PROBLEMS TO SOLVE
(a) List every ground of the Petition that, according to the court opinion, Respondent's Answer asserted is not cognizable on federal habeas review.
(b) Return the part of the court opinion between "On August 14, 2012, Respondent" and "filed a Reply.", inclusive, copied word for word.
(c) According to the court opinion, what sentence did the court impose after Petitioner's guilty plea?

The opinion of the court was delivered by: Charles F. Eick United States Magistrate Judge
REPORT AND RECOMMENDATION OF UNITED STATES MAGISTRATE JUDGE
This Report and Recommendation is submitted to the Honorable George H. King, Chief United States District Judge, pursuant to 28 U.S.C. section 636 and General Order 05-07 of the United States District Court for the Central District of California.
On February 8, 2012, Petitioner filed a "Petition Under 28 USC § 2254 for Writ of Habeas Corpus By a Person in State Custody" in the United States District Court for the Eastern District of California. On February 16, 2012, the United States District Court for the Eastern District of California transferred the case to this Court.
On August 14, 2012, Respondent filed an Answer, asserting:
(1) the Petition is untimely; (2) Grounds Six and Seven of the Petition are unexhausted; and (3) Grounds One, Three, Four, Six and Seven of the Petition are not cognizable on federal habeas review. On September 27, 2012, Petitioner filed a Reply.
Because Petitioner had not yet verified the Petition, on October 2, 2012, the Court issued a Minute Order requiring Petitioner to file a verification.
On March 21, 1991, Petitioner pled guilty to first degree murder pursuant to a plea agreement (Reporter's Transcript ["R.T."] 9-11; Clerk's Transcript ["C.T."] 1909). Petitioner waived his right to a probation report and a continuance of sentencing (R.T. 9). The court imposed a sentence of thirty-three years to life (R.T. 10-11; C.T. 1909). The court also ordered the preparation of a probation report (R.T. 11). The probation report bears a dictation/transcription date of May 16, 1991, although the date of the report's filing in state court is unclear (see "Petitioner's Confidential Probation Report," filed under seal on August 16, 2012). Attached to the probation report is a letter to the probation officer from the prosecuting deputy district attorney, Patrick J. McKinley. This letter, also dated May 16, 1991, describes McKinley's views of the crime and expresses the hope that the letter would be made part of the probation report so that any future parole authority would be aware of Petitioner's allegedly false testimony at the trial of a co-perpetrator.
The Court of Appeal affirmed the judgment on April 2, 1992 (Respondent's Lodgment 6). Petitioner did not file a petition for review.

DATASET CONTENT

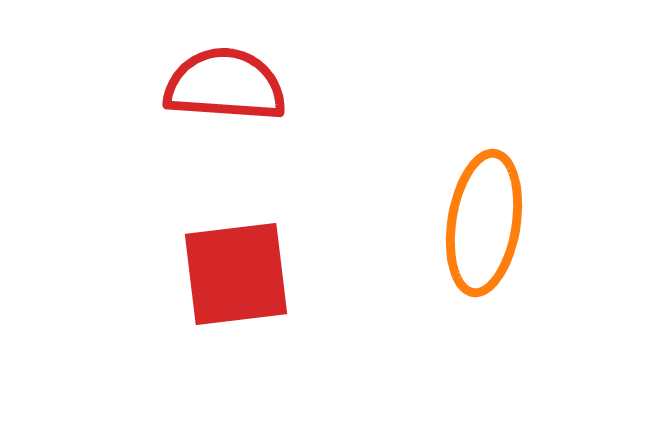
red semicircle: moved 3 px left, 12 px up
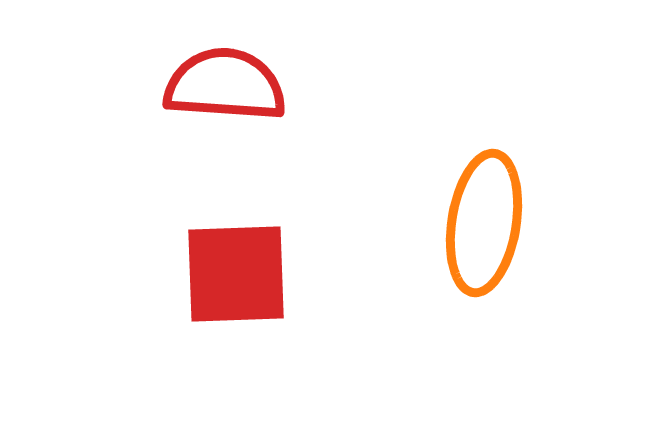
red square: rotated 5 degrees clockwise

ANSWERS
(a) Ground One, Ground Three, Ground Four, Ground Six, Ground Seven

(b)
On August 14, 2012, Respondent filed an Answer, asserting:
(1) the Petition is untimely; (2) Grounds Six and Seven of the Petition are unexhausted; and (3) Grounds One, Three, Four, Six and Seven of the Petition are not cognizable on federal habeas review. On September 27, 2012, Petitioner filed a Reply.

(c) Thirty-three years to life.